我的代码出了什么问题?为什么我不能获得2个收益?
更新
我阅读this并使用CrawlSpider,但我还无法调用secondDef。
更新
我的代码:
class Myclass(CrawlSpider):
reload(sys)
pageNumber = 0
cmt = 0
sys.setdefaultencoding('utf8')
name = 'myclass'
allowed_domains = ["amazon.fr"]
firstPage = True
rules = [
Rule(LinkExtractor(restrict_xpaths=('//div[@id="mainResults"]//h3[@class="newaps"]/a',)),
callback='parse_page1', follow=True),
Rule(LinkExtractor(restrict_xpaths=('//div[@id="bottomBar"]/div[@id="pagn"]/span[@class="pagnLink"]/a',)),
follow=True),
Rule(LinkExtractor(restrict_xpaths=(
'//div[@class="s-item-container"]//a[@class="a-link-normal s-access-detail-page a-text-normal"]',)),
callback='parse_page1', follow=True),
]
arrayCategories = []
pageCrawled = []
fileNumbers = 0
first = 0
start_urls = ['https://www.amazon.fr/s/ref=sr_nr_p_6_0?fst=as%3Aoff&rh=n%3A197861031%2Cn%3A!197862031%2Cn%3A212130031%2Cn%3A3008171031%2Cp_76%3A211708031%2Cp_6%3AA1X6FK5RDHNB96&bbn=3008171031&ie=UTF8&qid=1463074601&rnid=211045031'
,'https://www.amazon.fr/s/ref=sr_nr_p_6_0?fst=as%3Aoff&rh=n%3A197861031%2Cn%3A!197862031%2Cn%3A212130031%2Cn%3A3008171031%2Cp_76%3A211708031%2Cp_6%3AA1X6FK5RDHNB96&bbn=3008171031&ie=UTF8&qid=1463074601&rnid=211045031',
'https://www.amazon.fr/s/ref=sr_nr_n_1/275-0316831-3563928?fst=as%3Aoff&rh=n%3A197861031%2Cn%3A%21197862031%2Cn%3A212130031%2Cn%3A3008171031%2Cp_76%3A211708031%2Cp_6%3AA1X6FK5RDHNB96%2Cn%3A212136031&bbn=3008171031&ie=UTF8&qid=1463075247&rnid=3008171031',
]
def __init__(self, idcrawl=None, iddrive=None, idrobot=None, proxy=None, *args, **kwargs):
super(Myclass, self).__init__(*args, **kwargs)
def start_requests(self):
for i in range (0, len(self.start_urls)):
yield Request(self.start_urls[i], callback=self.parse)
def parse(self, response):
yield Request(response.url, callback = self.parse_produit)
hxs = HtmlXPathSelector(response)
try:
nextPageLink = hxs.select("//a[@id='pagnNextLink']/@href").extract()[0]
nextPageLink = urlparse.urljoin(response.url, nextPageLink)
self.log('\nGoing to next search page: ' + nextPageLink + '\n', log.DEBUG)
yield Request(nextPageLink, callback=self.parse)
except:
self.log('Whole category parsed: ', log.DEBUG)
def parse_produit(self,response):
print self.pageNumber
body = response.css('body').extract_first()
hxs = HtmlXPathSelector(response)
body = response.css('body').extract_first()

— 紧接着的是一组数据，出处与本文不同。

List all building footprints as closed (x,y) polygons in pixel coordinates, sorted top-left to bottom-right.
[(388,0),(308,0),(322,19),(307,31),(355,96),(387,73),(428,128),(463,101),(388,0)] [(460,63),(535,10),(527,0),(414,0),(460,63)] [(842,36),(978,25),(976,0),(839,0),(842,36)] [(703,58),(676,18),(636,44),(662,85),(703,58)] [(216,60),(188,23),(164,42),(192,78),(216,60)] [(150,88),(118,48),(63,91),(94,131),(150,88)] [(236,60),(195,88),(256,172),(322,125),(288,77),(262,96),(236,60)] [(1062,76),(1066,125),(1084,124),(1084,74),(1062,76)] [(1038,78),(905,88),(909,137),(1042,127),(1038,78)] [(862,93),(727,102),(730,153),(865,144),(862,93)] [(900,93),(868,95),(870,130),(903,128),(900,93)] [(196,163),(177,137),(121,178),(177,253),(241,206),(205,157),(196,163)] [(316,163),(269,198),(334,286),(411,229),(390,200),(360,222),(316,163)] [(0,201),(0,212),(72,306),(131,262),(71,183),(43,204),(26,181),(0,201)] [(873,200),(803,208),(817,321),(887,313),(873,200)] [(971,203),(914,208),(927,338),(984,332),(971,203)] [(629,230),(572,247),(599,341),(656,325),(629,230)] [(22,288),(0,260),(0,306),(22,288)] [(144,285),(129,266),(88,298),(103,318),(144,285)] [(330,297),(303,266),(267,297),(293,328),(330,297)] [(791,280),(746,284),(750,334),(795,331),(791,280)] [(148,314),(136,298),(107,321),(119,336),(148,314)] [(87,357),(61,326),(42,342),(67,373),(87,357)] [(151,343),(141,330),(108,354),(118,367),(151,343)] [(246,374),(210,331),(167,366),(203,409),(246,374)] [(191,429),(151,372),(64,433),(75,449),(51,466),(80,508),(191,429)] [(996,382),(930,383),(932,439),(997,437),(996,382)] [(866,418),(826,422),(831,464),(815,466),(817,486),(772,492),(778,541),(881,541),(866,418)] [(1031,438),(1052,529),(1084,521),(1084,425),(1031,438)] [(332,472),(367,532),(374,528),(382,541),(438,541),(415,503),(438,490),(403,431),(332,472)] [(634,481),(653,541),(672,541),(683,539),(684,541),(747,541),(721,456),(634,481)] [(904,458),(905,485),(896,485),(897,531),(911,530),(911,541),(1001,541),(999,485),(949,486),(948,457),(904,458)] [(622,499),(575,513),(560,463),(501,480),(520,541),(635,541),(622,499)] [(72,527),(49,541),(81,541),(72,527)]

f = io.open('./amazon/page%s' % str(self.pageNumber), 'w+', encoding='utf-8')
f.write(body)
f.close()
self.pageNumber = self.pageNumber + 1
答案 0 :(得分:1)
我不相信有两个收益是你的问题,我认为它是if self.cmt > 10
语句,这就是为什么我问你是否看到self.cmt值大于10的原因。 #39;快速演示在一种方法中有两个yelds。
def example():
for i in range(1,10):
yield i
yield i * i
for e in example():
print e
这是它的输出: 1 1 2 4 3 9 4 16 这就是你所期望的。
另一种可能性是scrapy具有重复的URL过滤器。如果您向请求添加, dont_filter = True
,则会禁用过滤器。请参阅文档here
最后,从scrapy.Spider继承您的蜘蛛
class myClass(scrapy.Spider)
更新:您是否有任何证据表明firstDef()被多次调用,因为它看起来不像?